• **TASK STATEMENT**
Here are some records. Copy each one exactly.

::::::::::

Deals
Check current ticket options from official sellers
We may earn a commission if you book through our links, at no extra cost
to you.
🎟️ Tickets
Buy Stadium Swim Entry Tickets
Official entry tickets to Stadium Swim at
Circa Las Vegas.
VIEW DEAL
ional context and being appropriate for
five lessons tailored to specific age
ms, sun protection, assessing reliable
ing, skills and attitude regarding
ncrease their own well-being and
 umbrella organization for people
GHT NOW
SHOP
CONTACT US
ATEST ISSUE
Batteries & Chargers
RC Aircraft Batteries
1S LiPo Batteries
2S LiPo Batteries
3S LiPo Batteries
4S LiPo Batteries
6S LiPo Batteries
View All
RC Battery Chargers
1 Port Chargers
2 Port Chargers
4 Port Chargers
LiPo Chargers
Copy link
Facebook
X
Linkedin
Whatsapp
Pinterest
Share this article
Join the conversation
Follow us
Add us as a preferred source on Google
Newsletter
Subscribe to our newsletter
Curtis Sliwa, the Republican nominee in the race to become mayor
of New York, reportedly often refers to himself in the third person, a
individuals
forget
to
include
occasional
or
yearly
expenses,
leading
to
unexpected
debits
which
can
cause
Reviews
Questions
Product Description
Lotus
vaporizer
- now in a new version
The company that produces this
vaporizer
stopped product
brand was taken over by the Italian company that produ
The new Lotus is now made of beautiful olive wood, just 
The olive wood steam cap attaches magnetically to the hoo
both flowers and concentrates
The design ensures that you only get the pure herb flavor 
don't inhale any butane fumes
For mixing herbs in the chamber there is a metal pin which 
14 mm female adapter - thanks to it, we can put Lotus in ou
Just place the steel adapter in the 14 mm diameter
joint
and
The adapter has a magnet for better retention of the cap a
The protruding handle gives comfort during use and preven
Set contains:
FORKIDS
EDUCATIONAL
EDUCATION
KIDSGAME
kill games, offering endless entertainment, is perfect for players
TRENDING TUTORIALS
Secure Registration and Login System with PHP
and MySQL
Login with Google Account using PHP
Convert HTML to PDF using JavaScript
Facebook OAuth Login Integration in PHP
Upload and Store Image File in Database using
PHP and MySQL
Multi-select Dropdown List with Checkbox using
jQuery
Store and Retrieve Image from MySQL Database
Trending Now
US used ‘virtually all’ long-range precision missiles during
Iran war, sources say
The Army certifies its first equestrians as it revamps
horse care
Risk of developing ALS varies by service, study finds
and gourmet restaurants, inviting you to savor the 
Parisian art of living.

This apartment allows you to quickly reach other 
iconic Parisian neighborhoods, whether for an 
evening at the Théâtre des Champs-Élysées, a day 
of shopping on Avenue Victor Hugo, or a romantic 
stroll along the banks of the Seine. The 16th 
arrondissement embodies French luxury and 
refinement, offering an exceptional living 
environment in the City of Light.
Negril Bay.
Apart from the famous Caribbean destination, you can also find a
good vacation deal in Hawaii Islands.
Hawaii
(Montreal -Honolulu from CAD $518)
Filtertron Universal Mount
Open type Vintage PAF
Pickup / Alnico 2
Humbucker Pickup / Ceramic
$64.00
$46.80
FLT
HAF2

::::::::::

• **RESPONSE TO THE TASK**
Deals
Check current ticket options from official sellers
We may earn a commission if you book through our links, at no extra cost
to you.
🎟️ Tickets
Buy Stadium Swim Entry Tickets
Official entry tickets to Stadium Swim at
Circa Las Vegas.
VIEW DEAL
ional context and being appropriate for
five lessons tailored to specific age
ms, sun protection, assessing reliable
ing, skills and attitude regarding
ncrease their own well-being and
 umbrella organization for people
GHT NOW
SHOP
CONTACT US
ATEST ISSUE
Batteries & Chargers
RC Aircraft Batteries
1S LiPo Batteries
2S LiPo Batteries
3S LiPo Batteries
4S LiPo Batteries
6S LiPo Batteries
View All
RC Battery Chargers
1 Port Chargers
2 Port Chargers
4 Port Chargers
LiPo Chargers
Copy link
Facebook
X
Linkedin
Whatsapp
Pinterest
Share this article
Join the conversation
Follow us
Add us as a preferred source on Google
Newsletter
Subscribe to our newsletter
Curtis Sliwa, the Republican nominee in the race to become mayor
of New York, reportedly often refers to himself in the third person, a
individuals
forget
to
include
occasional
or
yearly
expenses,
leading
to
unexpected
debits
which
can
cause
Reviews
Questions
Product Description
Lotus
vaporizer
- now in a new version
The company that produces this
vaporizer
stopped product
brand was taken over by the Italian company that produ
The new Lotus is now made of beautiful olive wood, just 
The olive wood steam cap attaches magnetically to the hoo
both flowers and concentrates
The design ensures that you only get the pure herb flavor 
don't inhale any butane fumes
For mixing herbs in the chamber there is a metal pin which 
14 mm female adapter - thanks to it, we can put Lotus in ou
Just place the steel adapter in the 14 mm diameter
joint
and
The adapter has a magnet for better retention of the cap a
The protruding handle gives comfort during use and preven
Set contains:
FORKIDS
EDUCATIONAL
EDUCATION
KIDSGAME
kill games, offering endless entertainment, is perfect for players
TRENDING TUTORIALS
Secure Registration and Login System with PHP
and MySQL
Login with Google Account using PHP
Convert HTML to PDF using JavaScript
Facebook OAuth Login Integration in PHP
Upload and Store Image File in Database using
PHP and MySQL
Multi-select Dropdown List with Checkbox using
jQuery
Store and Retrieve Image from MySQL Database
Trending Now
US used ‘virtually all’ long-range precision missiles during
Iran war, sources say
The Army certifies its first equestrians as it revamps
horse care
Risk of developing ALS varies by service, study finds
and gourmet restaurants, inviting you to savor the 
Parisian art of living.

This apartment allows you to quickly reach other 
iconic Parisian neighborhoods, whether for an 
evening at the Théâtre des Champs-Élysées, a day 
of shopping on Avenue Victor Hugo, or a romantic 
stroll along the banks of the Seine. The 16th 
arrondissement embodies French luxury and 
refinement, offering an exceptional living 
environment in the City of Light.
Negril Bay.
Apart from the famous Caribbean destination, you can also find a
good vacation deal in Hawaii Islands.
Hawaii
(Montreal -Honolulu from CAD $518)
Filtertron Universal Mount
Open type Vintage PAF
Pickup / Alnico 2
Humbucker Pickup / Ceramic
$64.00
$46.80
FLT
HAF2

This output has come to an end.